## Work order
Give the lines of the records as a numbered list, starting with the line that contains "right elbow: (490, 225, -19)" and stopping after the line that contains "left hip: (550, 256, 8)". Leave out any blank lines.

= Beginning of Section =

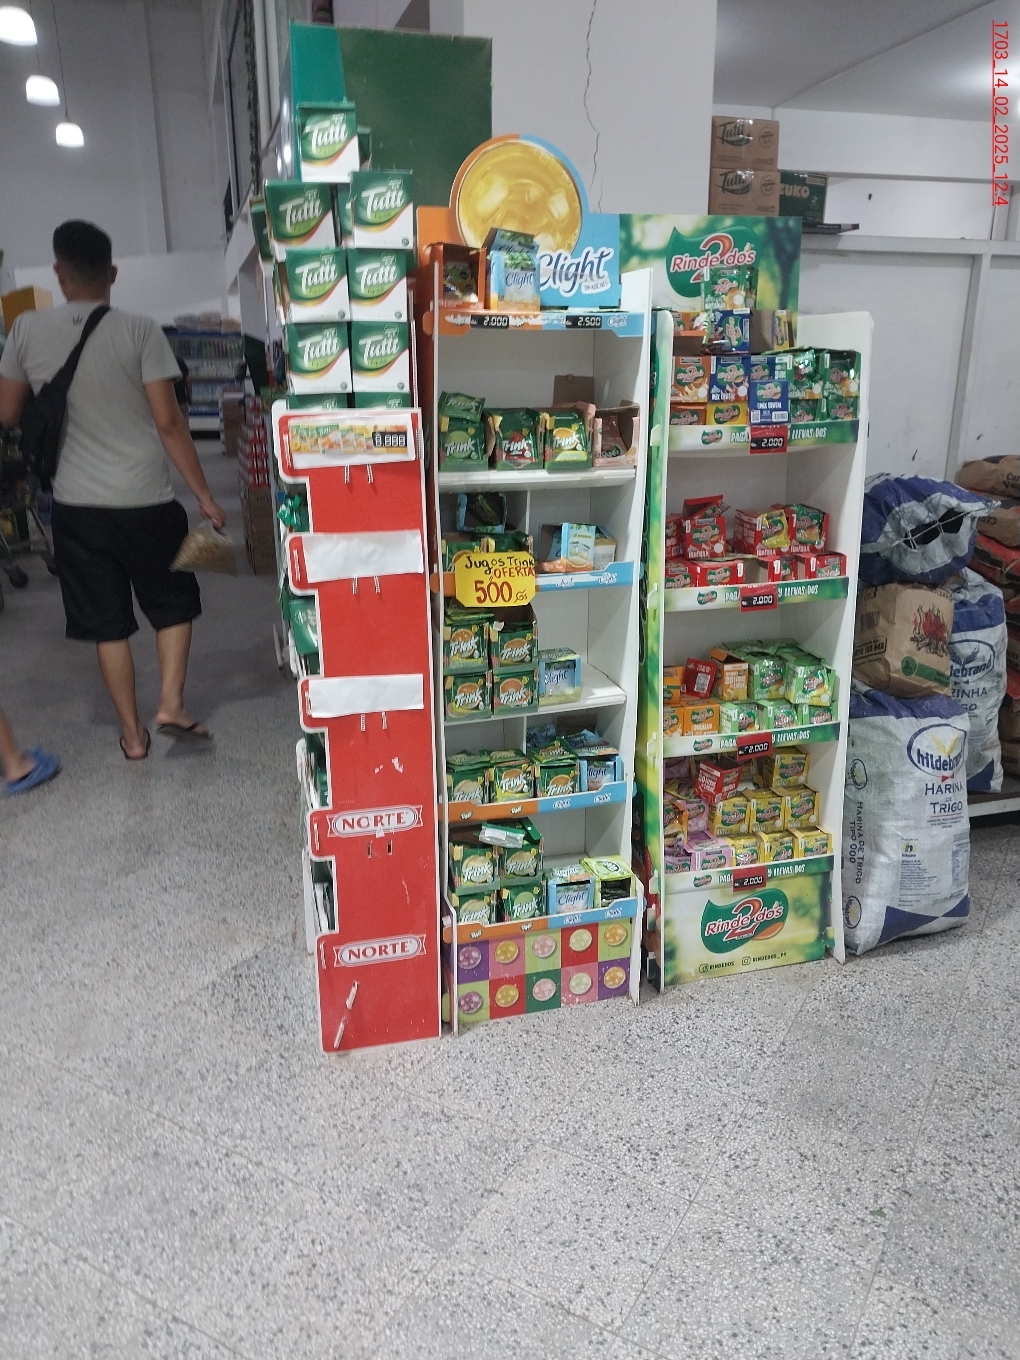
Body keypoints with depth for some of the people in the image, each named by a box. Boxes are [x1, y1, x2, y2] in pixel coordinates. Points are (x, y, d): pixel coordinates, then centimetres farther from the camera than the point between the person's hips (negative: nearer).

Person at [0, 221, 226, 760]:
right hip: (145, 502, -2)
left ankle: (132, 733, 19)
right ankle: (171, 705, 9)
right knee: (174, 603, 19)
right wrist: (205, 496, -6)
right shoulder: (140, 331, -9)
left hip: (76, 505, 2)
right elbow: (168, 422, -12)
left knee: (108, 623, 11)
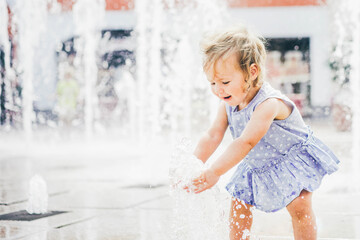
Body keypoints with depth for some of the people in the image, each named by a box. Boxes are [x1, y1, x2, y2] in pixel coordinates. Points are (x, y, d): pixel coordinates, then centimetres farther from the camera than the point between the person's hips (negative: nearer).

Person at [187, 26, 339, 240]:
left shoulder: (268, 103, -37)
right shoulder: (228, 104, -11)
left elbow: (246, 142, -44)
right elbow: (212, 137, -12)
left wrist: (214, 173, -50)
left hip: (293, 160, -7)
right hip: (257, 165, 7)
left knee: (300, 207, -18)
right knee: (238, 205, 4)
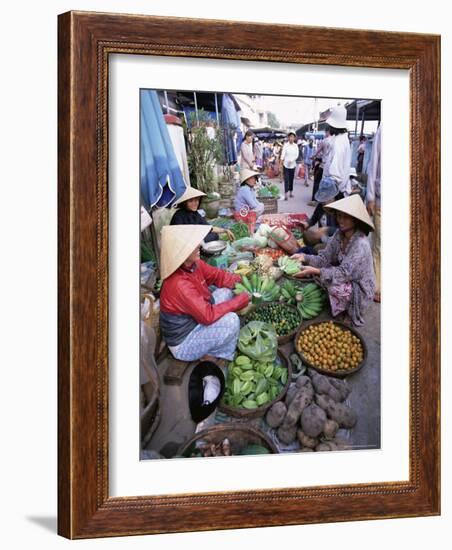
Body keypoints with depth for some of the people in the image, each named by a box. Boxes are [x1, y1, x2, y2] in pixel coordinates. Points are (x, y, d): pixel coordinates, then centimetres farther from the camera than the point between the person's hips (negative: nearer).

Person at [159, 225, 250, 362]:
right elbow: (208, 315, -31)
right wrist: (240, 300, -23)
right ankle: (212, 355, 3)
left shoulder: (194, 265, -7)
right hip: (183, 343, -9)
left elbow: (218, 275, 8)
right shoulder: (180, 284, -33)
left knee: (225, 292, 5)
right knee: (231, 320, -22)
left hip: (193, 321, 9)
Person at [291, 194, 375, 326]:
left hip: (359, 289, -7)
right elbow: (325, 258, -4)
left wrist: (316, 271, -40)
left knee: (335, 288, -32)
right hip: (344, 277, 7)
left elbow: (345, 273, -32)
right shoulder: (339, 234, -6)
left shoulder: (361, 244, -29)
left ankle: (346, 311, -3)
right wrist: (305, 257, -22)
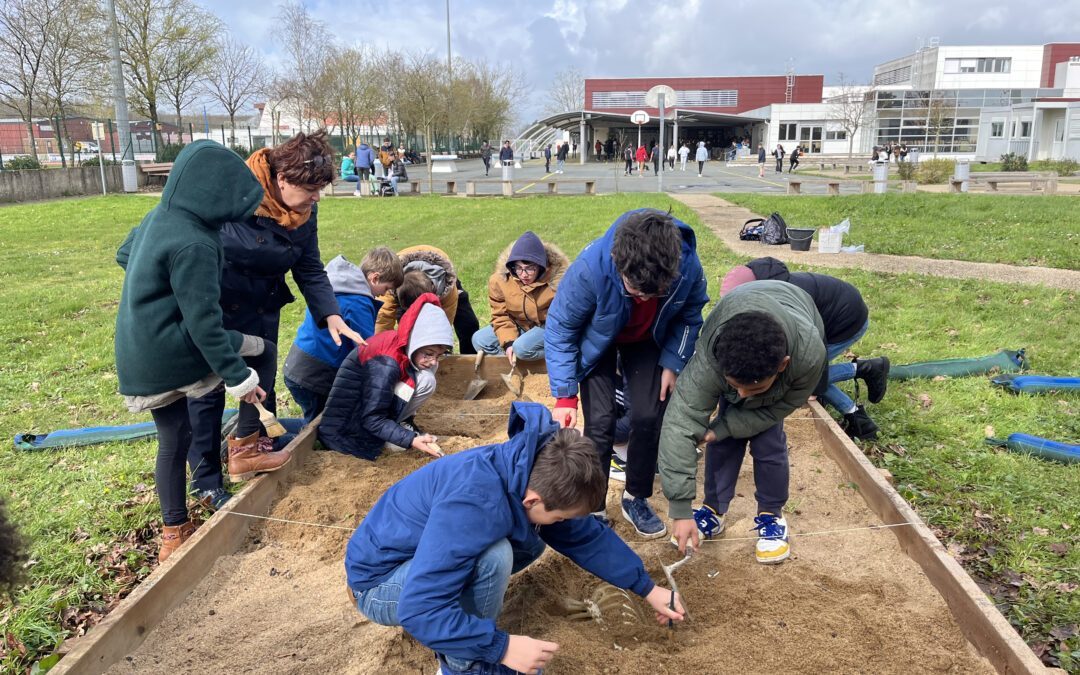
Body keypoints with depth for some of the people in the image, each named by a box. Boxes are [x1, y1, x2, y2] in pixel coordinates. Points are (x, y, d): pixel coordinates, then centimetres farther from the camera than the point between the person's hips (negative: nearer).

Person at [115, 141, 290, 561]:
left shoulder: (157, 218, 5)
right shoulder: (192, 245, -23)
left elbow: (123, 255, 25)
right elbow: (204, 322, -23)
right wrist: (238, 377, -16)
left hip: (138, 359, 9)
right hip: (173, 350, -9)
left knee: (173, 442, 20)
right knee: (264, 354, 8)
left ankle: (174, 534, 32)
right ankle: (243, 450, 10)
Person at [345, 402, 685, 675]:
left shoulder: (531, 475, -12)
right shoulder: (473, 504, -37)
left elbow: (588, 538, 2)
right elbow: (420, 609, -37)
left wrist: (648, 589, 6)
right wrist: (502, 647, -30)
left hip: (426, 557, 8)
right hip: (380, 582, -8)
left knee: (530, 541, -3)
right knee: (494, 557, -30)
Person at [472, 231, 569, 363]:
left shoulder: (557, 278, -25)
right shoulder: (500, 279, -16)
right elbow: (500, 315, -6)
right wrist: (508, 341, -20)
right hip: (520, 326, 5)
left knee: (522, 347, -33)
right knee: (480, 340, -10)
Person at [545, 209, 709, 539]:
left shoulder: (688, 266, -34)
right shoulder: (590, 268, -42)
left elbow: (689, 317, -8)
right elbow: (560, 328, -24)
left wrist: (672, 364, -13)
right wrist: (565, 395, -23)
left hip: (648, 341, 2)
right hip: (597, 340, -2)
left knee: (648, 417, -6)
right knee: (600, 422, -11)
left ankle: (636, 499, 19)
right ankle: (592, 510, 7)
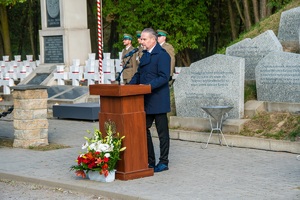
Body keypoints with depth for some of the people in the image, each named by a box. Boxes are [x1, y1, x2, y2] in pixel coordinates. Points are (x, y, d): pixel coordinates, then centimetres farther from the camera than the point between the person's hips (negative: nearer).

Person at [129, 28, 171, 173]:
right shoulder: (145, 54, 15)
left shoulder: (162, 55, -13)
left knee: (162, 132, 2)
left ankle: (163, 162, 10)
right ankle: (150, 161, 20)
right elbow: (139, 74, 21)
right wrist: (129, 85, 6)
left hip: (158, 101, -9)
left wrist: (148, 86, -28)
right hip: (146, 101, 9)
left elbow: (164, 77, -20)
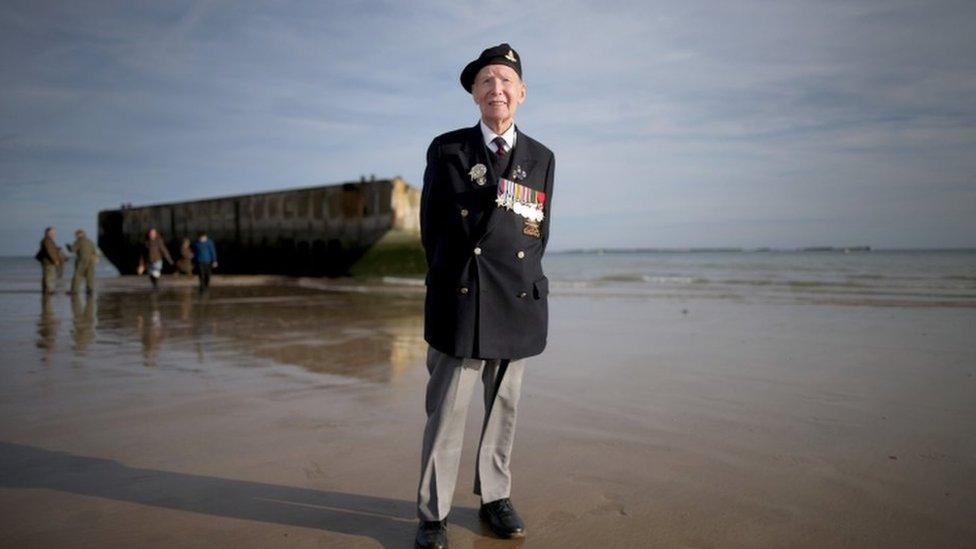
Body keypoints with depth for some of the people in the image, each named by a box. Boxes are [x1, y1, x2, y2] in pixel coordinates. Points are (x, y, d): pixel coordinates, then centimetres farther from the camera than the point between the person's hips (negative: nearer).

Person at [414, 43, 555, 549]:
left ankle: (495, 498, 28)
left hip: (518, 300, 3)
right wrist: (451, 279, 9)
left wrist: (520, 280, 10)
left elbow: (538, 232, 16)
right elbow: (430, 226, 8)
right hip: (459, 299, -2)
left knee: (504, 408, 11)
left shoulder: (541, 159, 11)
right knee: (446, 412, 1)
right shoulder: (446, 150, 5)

= End of Section =
= Beginning of Section =

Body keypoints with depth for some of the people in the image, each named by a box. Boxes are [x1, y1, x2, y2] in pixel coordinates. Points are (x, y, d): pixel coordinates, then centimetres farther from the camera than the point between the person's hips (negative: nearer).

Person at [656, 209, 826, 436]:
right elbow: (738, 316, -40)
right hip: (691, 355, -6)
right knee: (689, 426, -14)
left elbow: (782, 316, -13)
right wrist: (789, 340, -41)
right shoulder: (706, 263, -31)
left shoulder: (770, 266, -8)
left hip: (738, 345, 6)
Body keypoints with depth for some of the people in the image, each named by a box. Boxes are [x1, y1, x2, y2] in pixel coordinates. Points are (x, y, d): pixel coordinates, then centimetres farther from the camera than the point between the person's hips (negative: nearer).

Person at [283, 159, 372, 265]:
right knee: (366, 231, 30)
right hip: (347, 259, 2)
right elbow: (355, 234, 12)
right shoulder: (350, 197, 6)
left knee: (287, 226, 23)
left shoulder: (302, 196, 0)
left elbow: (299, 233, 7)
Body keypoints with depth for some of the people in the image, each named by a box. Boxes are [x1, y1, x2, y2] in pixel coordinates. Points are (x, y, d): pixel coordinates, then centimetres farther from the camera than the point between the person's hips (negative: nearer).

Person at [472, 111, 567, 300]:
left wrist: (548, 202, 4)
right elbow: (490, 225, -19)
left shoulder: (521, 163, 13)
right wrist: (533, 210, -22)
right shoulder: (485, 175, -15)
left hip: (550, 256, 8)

= End of Section =

## Answer for this exercise
1. right elbow: (490, 225, -19)
2. left shoulder: (521, 163, 13)
3. right wrist: (533, 210, -22)
4. right shoulder: (485, 175, -15)
5. left hip: (550, 256, 8)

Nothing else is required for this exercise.